Limitations & Future Work

  • Rebuttals only reflect short-term author responses and do not guarantee the final paper actually completed the revisions; some authors may make strategic promises, and high-quality suggestions may be passed over due to time constraints.
  • Data primarily comes from CS conferences in the OpenReview style; generalization to journals, non-English communities, or fields without public rebuttals requires re-validation.
  • Model-generated suggestions may be specific but infeasible; current evaluation does not strictly verify if suggestions are supported by the paper, code, and data simultaneously.
  • Preference ranking assumes CRP is always better than SRP or VCR, but some defensive responses may be due to reviewer misunderstanding rather than poor feedback quality.
  • Future work could combine rebuttals with camera-ready diffs, experimental supplements, and author revision logs to build actionability signals closer to real revision outcomes.
  • vs.
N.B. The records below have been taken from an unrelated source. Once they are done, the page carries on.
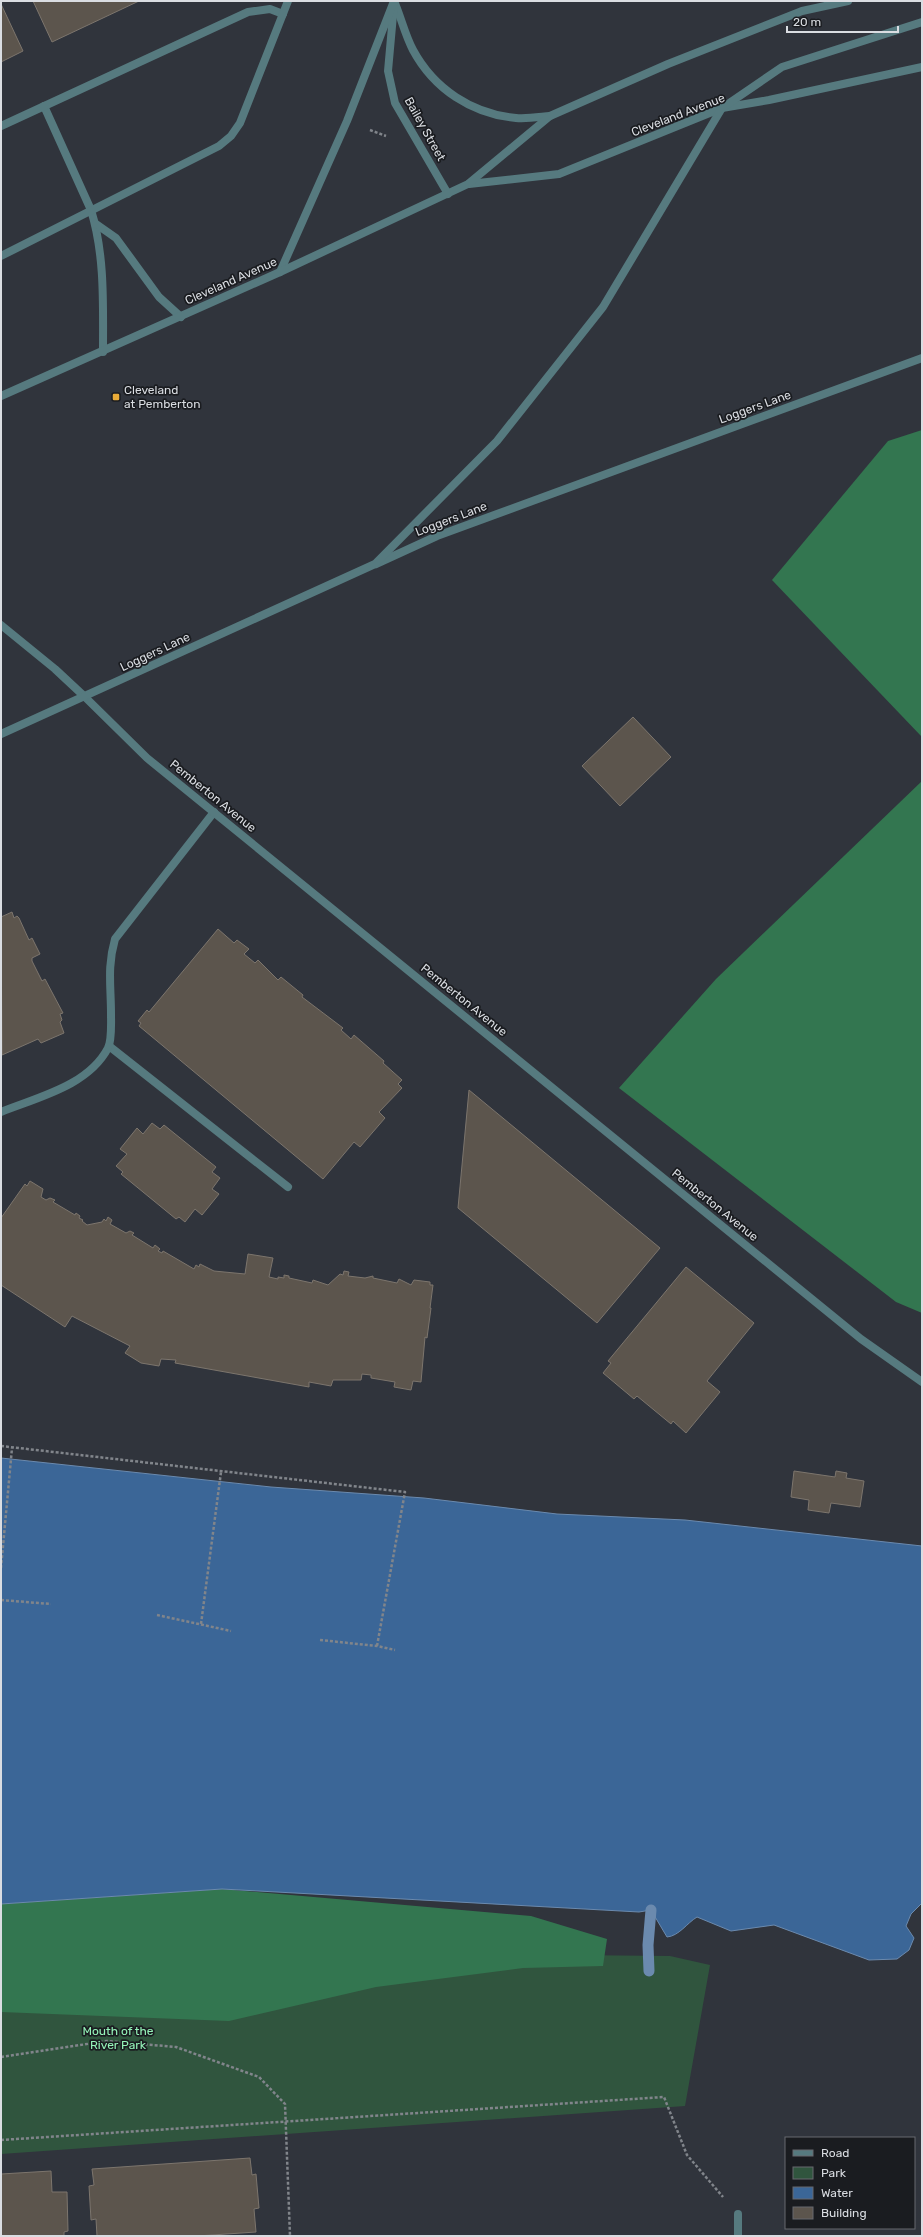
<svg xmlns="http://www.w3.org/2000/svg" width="923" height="2237" font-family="Rubik,sans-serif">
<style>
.green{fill:#30553e}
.forest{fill:#337650}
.water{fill:#3b6697;stroke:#6b8aae}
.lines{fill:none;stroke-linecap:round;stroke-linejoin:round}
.stream{stroke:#6b8aae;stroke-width:11}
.building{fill:#5c554d;stroke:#7c756d}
.path{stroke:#81858b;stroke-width:2.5;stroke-dasharray:3 2;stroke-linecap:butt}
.service{stroke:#567a7f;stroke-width:8}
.minor{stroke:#567a7f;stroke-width:8}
.tertiary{stroke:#567a7f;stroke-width:8}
.poi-dot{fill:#e9ab38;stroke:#1a1c20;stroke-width:1.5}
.labels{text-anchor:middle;stroke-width:3.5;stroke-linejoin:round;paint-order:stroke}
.street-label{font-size:12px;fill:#dadde2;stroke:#1a1c20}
.poi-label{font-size:12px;fill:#dadde2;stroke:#1a1c20;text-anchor:start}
.park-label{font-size:12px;fill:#95f4b9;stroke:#1a1c20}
</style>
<rect width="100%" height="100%" fill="#30343c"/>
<path class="green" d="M 1,1937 L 567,1955 L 670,1956 L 710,1965 L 685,2106 L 1,2154 Z"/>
<g class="forest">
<path d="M 922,430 L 922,737 L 772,580 L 888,441 Z"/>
<path d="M 922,781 L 922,1313 L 896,1302 L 619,1088 L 716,979 Z"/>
<path d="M 222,1889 L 531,1916 L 607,1939 L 603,1966 L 523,1968 L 376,1987 L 229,2021 L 1,2012 L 1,1904 Z"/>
</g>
<path class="water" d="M 1,1458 L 271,1487 L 424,1498 L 557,1514 L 685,1520 L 922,1546 L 922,1903 L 911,1914 L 906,1926 L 914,1938 L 909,1950 L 897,1959 L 869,1960 L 774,1925 L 731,1931 L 697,1917 C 687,1923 679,1936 667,1937 L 651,1910 L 639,1912 L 222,1889 L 1,1904 Z"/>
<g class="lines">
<path class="stream" d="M 649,1971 L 648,1945 L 651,1910"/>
</g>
<g class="building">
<path d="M 33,1 L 139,1 L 52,42 Z"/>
<path d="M 1,4 L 23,51 L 1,62 Z"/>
<path d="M 633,717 L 671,757 L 620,806 L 582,766 Z"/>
<path d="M 12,912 L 14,918 L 17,916 L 19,918 L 29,940 L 32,938 L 40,954 L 32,958 L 32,961 L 42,981 L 45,979 L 63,1013 L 60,1014 L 62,1020 L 60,1022 L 64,1033 L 41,1043 L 38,1039 L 2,1055 L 1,917 Z"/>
<path d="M 218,929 L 234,943 L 237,940 L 249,949 L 244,954 L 255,963 L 258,960 L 278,980 L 281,977 L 303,995 L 302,997 L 343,1028 L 341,1030 L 351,1039 L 354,1035 L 384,1061 L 383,1063 L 402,1080 L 398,1084 L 402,1088 L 379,1112 L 385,1118 L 360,1147 L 354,1142 L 323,1179 L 139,1026 L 141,1023 L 138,1021 L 147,1010 L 149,1012 Z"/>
<path d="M 469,1090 L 660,1248 L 597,1323 L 458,1208 Z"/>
<path d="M 152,1123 L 160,1129 L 164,1125 L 216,1167 L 212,1172 L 220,1178 L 212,1189 L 219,1194 L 202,1215 L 195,1209 L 185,1222 L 179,1217 L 176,1219 L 121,1174 L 123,1172 L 116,1166 L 127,1154 L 120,1149 L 137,1128 L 143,1134 Z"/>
<path d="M 30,1181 L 43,1189 L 41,1197 L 46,1200 L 50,1198 L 55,1200 L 53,1202 L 75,1215 L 76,1213 L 80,1216 L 79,1218 L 83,1220 L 82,1221 L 87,1225 L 102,1222 L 104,1219 L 106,1221 L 108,1217 L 112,1220 L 110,1224 L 126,1233 L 130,1231 L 134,1233 L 132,1235 L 153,1248 L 155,1245 L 160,1249 L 158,1251 L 162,1253 L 163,1251 L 194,1269 L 196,1265 L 199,1267 L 200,1264 L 214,1271 L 245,1274 L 248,1254 L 273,1258 L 269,1277 L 278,1279 L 278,1277 L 284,1278 L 284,1275 L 289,1276 L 289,1278 L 312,1283 L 313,1280 L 328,1285 L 340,1274 L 343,1275 L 344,1271 L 349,1272 L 348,1276 L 365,1278 L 373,1276 L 373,1278 L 397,1283 L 399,1279 L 411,1285 L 414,1280 L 430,1282 L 430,1285 L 433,1285 L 430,1308 L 431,1308 L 427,1338 L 425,1337 L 421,1382 L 413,1381 L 411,1390 L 394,1387 L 395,1382 L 371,1378 L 371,1375 L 362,1374 L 361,1380 L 333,1380 L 331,1386 L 309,1382 L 309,1387 L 175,1363 L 176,1360 L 161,1359 L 159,1366 L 141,1363 L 125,1353 L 130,1346 L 72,1316 L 65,1327 L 1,1285 L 1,1218 L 25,1184 L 27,1186 Z"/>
<path d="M 686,1267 L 754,1323 L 707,1381 L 720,1392 L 686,1433 L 673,1421 L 671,1424 L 637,1396 L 634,1399 L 603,1373 L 611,1363 L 608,1361 Z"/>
<path d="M 794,1471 L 835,1477 L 836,1471 L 847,1473 L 846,1478 L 864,1481 L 860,1507 L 831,1503 L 829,1513 L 808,1510 L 809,1500 L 791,1497 Z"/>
<path d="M 250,2158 L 252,2175 L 256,2174 L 259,2208 L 254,2209 L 256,2232 L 197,2236 L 97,2236 L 96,2219 L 91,2220 L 89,2186 L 94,2185 L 92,2169 Z"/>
<path d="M 51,2171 L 52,2192 L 67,2192 L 68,2231 L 64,2232 L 64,2236 L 1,2236 L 1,2174 Z"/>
</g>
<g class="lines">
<g class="path">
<path d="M 370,130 L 386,136"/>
<path d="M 1,1446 L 405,1492 L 377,1646"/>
<path d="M 1,1568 L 12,1448"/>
<path d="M 1,1600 L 51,1604"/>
<path d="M 157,1615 L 231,1631"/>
<path d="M 201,1624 L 221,1472"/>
<path d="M 320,1640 L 377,1646 L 395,1650"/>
<path d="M 1,2057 L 107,2041 L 176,2047 L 259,2077 L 285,2104 L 290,2236"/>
<path d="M 1,2140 L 664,2097 L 687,2155 L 723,2197"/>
</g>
<g class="service">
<path d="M 44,106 L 91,210 C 105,255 103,305 103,352"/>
<path d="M 1,126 L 248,12 L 270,9 L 283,14"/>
<path d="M 96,224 L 116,238 L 159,297 L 181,317"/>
<path d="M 1,256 L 219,146 L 231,136 L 240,123 L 288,1"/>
<path d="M 109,1046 L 288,1187"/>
<path d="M 1,1112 C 38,1097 88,1086 108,1048 C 112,1040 111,1023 111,1014 C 111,986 107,967 115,939 L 214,812"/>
</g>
<g class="minor">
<path d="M 394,1 C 401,17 405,35 413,50 C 434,89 472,114 516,118 C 527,119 539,117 550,116"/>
<path d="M 394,4 L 388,71 L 395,103 L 448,194"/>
<path d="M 376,564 L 437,536 L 922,358"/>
<path d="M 85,697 L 147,758 L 861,1339 L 922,1382"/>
<path d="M 738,2214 L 738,2236"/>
</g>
<g class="tertiary">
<path d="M 469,184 L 559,174 L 722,108 L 769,100 L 922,67"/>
<path d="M 280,272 L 347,121 L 394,1"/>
<path d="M 1,396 L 280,272 L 468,184 L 550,116 L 668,64 L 802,11 L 848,1"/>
<path d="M 1,625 L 55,669 L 85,697"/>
<path d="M 1,734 L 375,564 L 497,441 L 603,307 L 722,108 L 782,67 L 922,22"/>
</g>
</g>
<rect class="poi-dot" x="112" y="393" width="8" height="8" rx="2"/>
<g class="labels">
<g class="street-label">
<text transform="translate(678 115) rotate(-21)" y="4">Cleveland Avenue</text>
<text transform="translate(425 129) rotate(61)" y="4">Bailey Street</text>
<text transform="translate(231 281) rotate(-24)" y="4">Cleveland Avenue</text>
<text transform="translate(755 407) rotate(-20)" y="4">Loggers Lane</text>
<text transform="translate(451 519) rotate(-21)" y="4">Loggers Lane</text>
<text transform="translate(155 652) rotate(-25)" y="4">Loggers Lane</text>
<text transform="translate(213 796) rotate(39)" y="4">Pemberton Avenue</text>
<text transform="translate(464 1000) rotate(39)" y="4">Pemberton Avenue</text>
<text transform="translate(715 1205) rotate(39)" y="4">Pemberton Avenue</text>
</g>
<g class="poi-label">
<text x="124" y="394">Cleveland<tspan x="124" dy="14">at Pemberton</tspan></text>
</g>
<g class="park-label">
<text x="118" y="2035">Mouth of the<tspan x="118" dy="14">River Park</tspan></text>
</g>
</g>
<rect width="923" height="2237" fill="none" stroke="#dadde2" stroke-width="4"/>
<rect x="785" y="2137" width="130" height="92" fill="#1a1c20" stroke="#67696e"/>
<rect x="793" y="2150" width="20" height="6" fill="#567a7f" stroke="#67696e"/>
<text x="821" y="2157" font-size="12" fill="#dadde2">Road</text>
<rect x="793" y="2167" width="20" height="12" fill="#30553e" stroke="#67696e"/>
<text x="821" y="2177" font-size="12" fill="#dadde2">Park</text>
<rect x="793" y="2187" width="20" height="12" fill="#3b6697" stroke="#67696e"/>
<text x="821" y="2197" font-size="12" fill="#dadde2">Water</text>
<rect x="793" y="2207" width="20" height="12" fill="#5c554d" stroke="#67696e"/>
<text x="821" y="2217" font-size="12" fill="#dadde2">Building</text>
<path d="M787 26v6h111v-6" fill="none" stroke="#dadde2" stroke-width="2"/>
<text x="793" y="26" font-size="12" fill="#dadde2" stroke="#1a1c20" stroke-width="3" paint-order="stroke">20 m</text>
</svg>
ARIES: ARIES focuses on the link between review comments and paper edits; this work converts review-rebuttal segment mappings into trainable generation preferences. The former is behavioral analysis, while the latter is model optimization.
  • vs. DISAPERE / JitsuPeer: These works have sentence-level review-rebuttal relationship annotations, but at a smaller scale and with different labeling goals. RMR-75K is larger and explicitly adds perspective and impact categories.
  • vs. MARG / DeepReviewer / LimGen: These methods improve feedback quality through prompting, multi-agent systems, or review generation models; RbtAct differs by using author reactions to define "good feedback."
  • Insight: Alignment research does not have to rely solely on manual preference scoring; logs of subsequent behaviors in real workflows can provide low-cost preference signals.

Rating

  • Novelty: ⭐⭐⭐⭐☆ Using rebuttals as actionability preference supervision is highly innovative; the task setting is more focused than generic review generation.
  • Experimental Thoroughness: ⭐⭐⭐⭐☆ Includes human eval, LLM judge, pairwise, auto-metrics, and data validation, though actual revision outcomes are not yet included.
  • Writing Quality: ⭐⭐⭐⭐☆ Clear motivation, complete data pipeline, and experimental tables support main conclusions; some reliance on detailed appendices.
  • Value: ⭐⭐⭐⭐⭐ High reuse value for academic review assistance, feedback generation, and workflow preference learning.